Great idea I have windproof Warmpeace Spring pants








So long johns/leggins over bib shorts with pad and over that Warmpeace Spring pants.

I guess long johns/leggins under bib shorts with pad isn't good idea, right?


----------



## d365 (Jun 13, 2006)

chamois always goes next to the skin.


----------



## blacksheep5150 (Oct 22, 2014)

Anything under the chamois will produced major saddle sores , I learned that the hard way .. Lol


----------



## Legbacon (Jan 20, 2004)

Bibs, knee or leg warmers, and outer baggies.
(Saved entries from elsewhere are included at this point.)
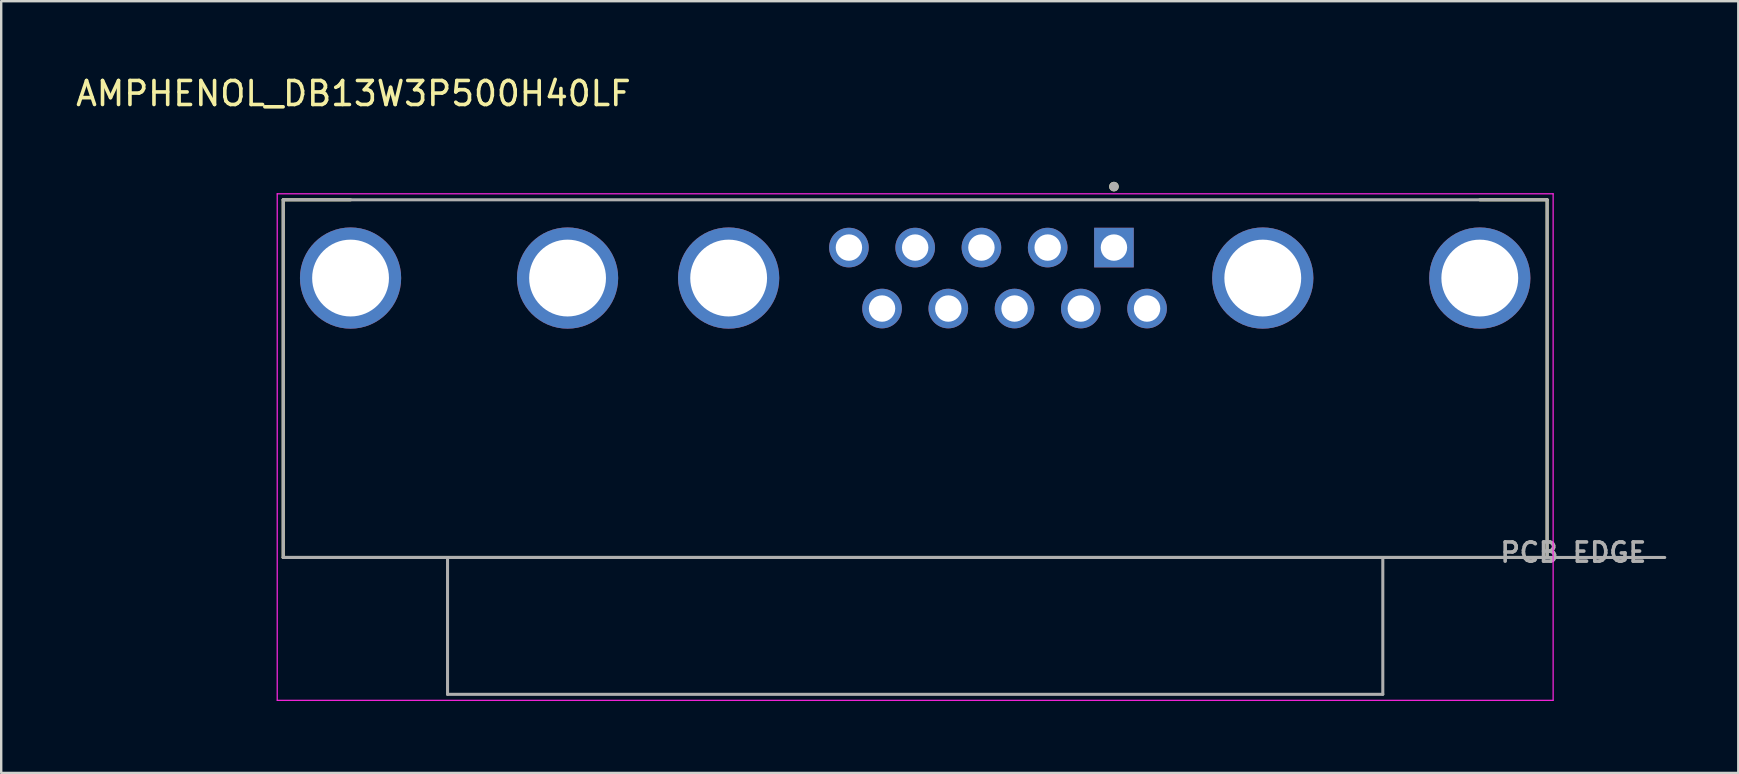
<source format=kicad_pcb>
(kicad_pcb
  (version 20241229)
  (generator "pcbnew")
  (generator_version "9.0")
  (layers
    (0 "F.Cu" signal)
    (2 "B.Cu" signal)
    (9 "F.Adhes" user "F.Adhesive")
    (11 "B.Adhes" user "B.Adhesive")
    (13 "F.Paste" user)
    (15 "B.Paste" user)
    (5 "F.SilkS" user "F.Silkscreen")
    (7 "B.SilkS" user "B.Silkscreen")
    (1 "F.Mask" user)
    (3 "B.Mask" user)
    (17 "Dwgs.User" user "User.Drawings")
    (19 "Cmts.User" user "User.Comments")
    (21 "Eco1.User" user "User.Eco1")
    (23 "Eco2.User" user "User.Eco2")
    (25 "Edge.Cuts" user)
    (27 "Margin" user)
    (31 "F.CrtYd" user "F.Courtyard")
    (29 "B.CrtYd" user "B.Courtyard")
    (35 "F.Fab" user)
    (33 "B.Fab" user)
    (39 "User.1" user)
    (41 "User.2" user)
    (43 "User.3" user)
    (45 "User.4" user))
  (footprint "AMPHENOL_DB13W3P500H40LF"
    (layer "F.Cu")
    (at 35.073 8.533)
    (property "Reference" "AMPHENOL_DB13W3P500H40LF" (at -23.4 -7.685 0) (layer "F.SilkS") (effects (font (size 1 1) (thickness 0.15))))
    (attr through_hole)
    (fp_line (start -26.325 -3.26) (end -26.325 11.64) (stroke (width 0.127) (type solid)) (layer "F.SilkS"))
    (fp_line (start -26.325 -3.26) (end -23.52 -3.26) (stroke (width 0.127) (type solid)) (layer "F.SilkS"))
    (fp_line (start -26.325 11.64) (end 26.325 11.64) (stroke (width 0.127) (type solid)) (layer "F.SilkS"))
    (fp_line (start 26.325 -3.26) (end 23.52 -3.26) (stroke (width 0.127) (type solid)) (layer "F.SilkS"))
    (fp_line (start 26.325 11.64) (end 26.325 -3.26) (stroke (width 0.127) (type solid)) (layer "F.SilkS"))
    (fp_circle (center 8.28 -3.81) (end 8.38 -3.81) (stroke (width 0.2) (type solid)) (fill no) (layer "F.SilkS"))
    (fp_line (start -26.575 -3.51) (end -26.575 17.59) (stroke (width 0.05) (type solid)) (layer "F.CrtYd"))
    (fp_line (start -26.575 17.59) (end 26.575 17.59) (stroke (width 0.05) (type solid)) (layer "F.CrtYd"))
    (fp_line (start 26.575 -3.51) (end -26.575 -3.51) (stroke (width 0.05) (type solid)) (layer "F.CrtYd"))
    (fp_line (start 26.575 17.59) (end 26.575 -3.51) (stroke (width 0.05) (type solid)) (layer "F.CrtYd"))
    (fp_line (start -26.325 -3.26) (end -26.325 11.64) (stroke (width 0.127) (type solid)) (layer "F.Fab"))
    (fp_line (start -26.325 11.64) (end -19.48 11.64) (stroke (width 0.127) (type solid)) (layer "F.Fab"))
    (fp_line (start -19.48 11.64) (end -19.48 17.34) (stroke (width 0.127) (type solid)) (layer "F.Fab"))
    (fp_line (start -19.48 11.64) (end 19.48 11.64) (stroke (width 0.127) (type solid)) (layer "F.Fab"))
    (fp_line (start 19.48 11.64) (end 19.48 17.34) (stroke (width 0.127) (type solid)) (layer "F.Fab"))
    (fp_line (start 19.48 11.64) (end 26.325 11.64) (stroke (width 0.127) (type solid)) (layer "F.Fab"))
    (fp_line (start 19.48 17.34) (end -19.48 17.34) (stroke (width 0.127) (type solid)) (layer "F.Fab"))
    (fp_line (start 26.325 -3.26) (end -26.325 -3.26) (stroke (width 0.127) (type solid)) (layer "F.Fab"))
    (fp_line (start 26.325 11.64) (end 26.325 -3.26) (stroke (width 0.127) (type solid)) (layer "F.Fab"))
    (fp_line (start 26.325 11.64) (end 31.225 11.64) (stroke (width 0.127) (type solid)) (layer "F.Fab"))
    (fp_circle (center 8.28 -3.81) (end 8.38 -3.81) (stroke (width 0.2) (type solid)) (fill no) (layer "F.Fab"))
    (fp_text user "PCB EDGE" (at 27.415 11.43 0) (layer "F.Fab") (effects (font (size 0.8 0.8) (thickness 0.15))))
    (pad "1" thru_hole rect (at 8.28 -1.27) (size 1.65 1.65) (drill 1.1) (layers "*.Cu" "*.Mask"))
    (pad "2" thru_hole circle (at 5.52 -1.27) (size 1.65 1.65) (drill 1.1) (layers "*.Cu" "*.Mask"))
    (pad "3" thru_hole circle (at 2.76 -1.27) (size 1.65 1.65) (drill 1.1) (layers "*.Cu" "*.Mask"))
    (pad "4" thru_hole circle (at 0 -1.27) (size 1.65 1.65) (drill 1.1) (layers "*.Cu" "*.Mask"))
    (pad "5" thru_hole circle (at -2.76 -1.27) (size 1.65 1.65) (drill 1.1) (layers "*.Cu" "*.Mask"))
    (pad "6" thru_hole circle (at 9.66 1.27) (size 1.65 1.65) (drill 1.1) (layers "*.Cu" "*.Mask"))
    (pad "7" thru_hole circle (at 6.9 1.27) (size 1.65 1.65) (drill 1.1) (layers "*.Cu" "*.Mask"))
    (pad "8" thru_hole circle (at 4.14 1.27) (size 1.65 1.65) (drill 1.1) (layers "*.Cu" "*.Mask"))
    (pad "9" thru_hole circle (at 1.38 1.27) (size 1.65 1.65) (drill 1.1) (layers "*.Cu" "*.Mask"))
    (pad "10" thru_hole circle (at -1.38 1.27) (size 1.65 1.65) (drill 1.1) (layers "*.Cu" "*.Mask"))
    (pad "A1" thru_hole circle (at 14.48 0) (size 4.216 4.216) (drill 3.2) (layers "*.Cu" "*.Mask"))
    (pad "A2" thru_hole circle (at -7.77 0) (size 4.216 4.216) (drill 3.2) (layers "*.Cu" "*.Mask"))
    (pad "A3" thru_hole circle (at -14.48 0) (size 4.216 4.216) (drill 3.2) (layers "*.Cu" "*.Mask"))
    (pad "S1" thru_hole circle (at 23.52 0) (size 4.216 4.216) (drill 3.2) (layers "*.Cu" "*.Mask"))
    (pad "S2" thru_hole circle (at -23.52 0) (size 4.216 4.216) (drill 3.2) (layers "*.Cu" "*.Mask")))
  (gr_rect
    (start -3 -3)
    (end 69.361 29.148)
    (stroke (width 0.1) (type default))
    (fill no)
    (layer "Edge.Cuts")))
</source>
Cycling tights over the bigs and leg warmers if it's quite cold. knee and leg warmers are very versatile and can even be worn together.


----------



## MSU Alum (Aug 8, 2009)

Also, if you can keep your core temp up by insulating your torso more, you don't need leg covering as much.


----------



## Legbacon (Jan 20, 2004)

Keep your knees warm, they will age better.


----------



## PeterMike (Jul 28, 2016)

I've already have Rogelli softshell knee warmers ( Kniestukken, Softshell ) will try when it will be colder to check if I really need thermo long johns or running leggins over the bib shorts with pad.

MSU Alum I have tendency to overheating and I've almost always sweat back, but with colder tems even if I'm sweat my fingers and toes are cold, have to look at warm pair of gloves and maybe merino socks.


----------



## PUNKY (Apr 26, 2010)

Wear knee pads or the newer pedal armour which is pretty close to a pair of knee warmers with some soft armour attached to it. Or get a pair of thermal bibs or thermal knicker bibs.

I picked up a pair of Icebreaker knickers on clear-out and without the bibs, them and my outer shorts are in a constant race to see which one can expose my ass crack the fastest...


----------



## Harold (Dec 23, 2003)

My kit when cold depends a lot on the specifics of the weather.

#1 rule: Layer!

I always start with my summer shorts for the chamois. Next layer might be just knee warmers (I need a new pair, as my current ones are pretty stretched out). The next layer might be just a pair of baselayer pants. It might be both. Or it might be a pair of softshell cycling tights, or some combination of the above. I usually finish by wearing baggies. Basically, they provide extra wind protection over the crotch and for where the femoral artery comes close to the surface on the inner thigh. I consider my "core" to start at the inner thigh and go up to the neck.


----------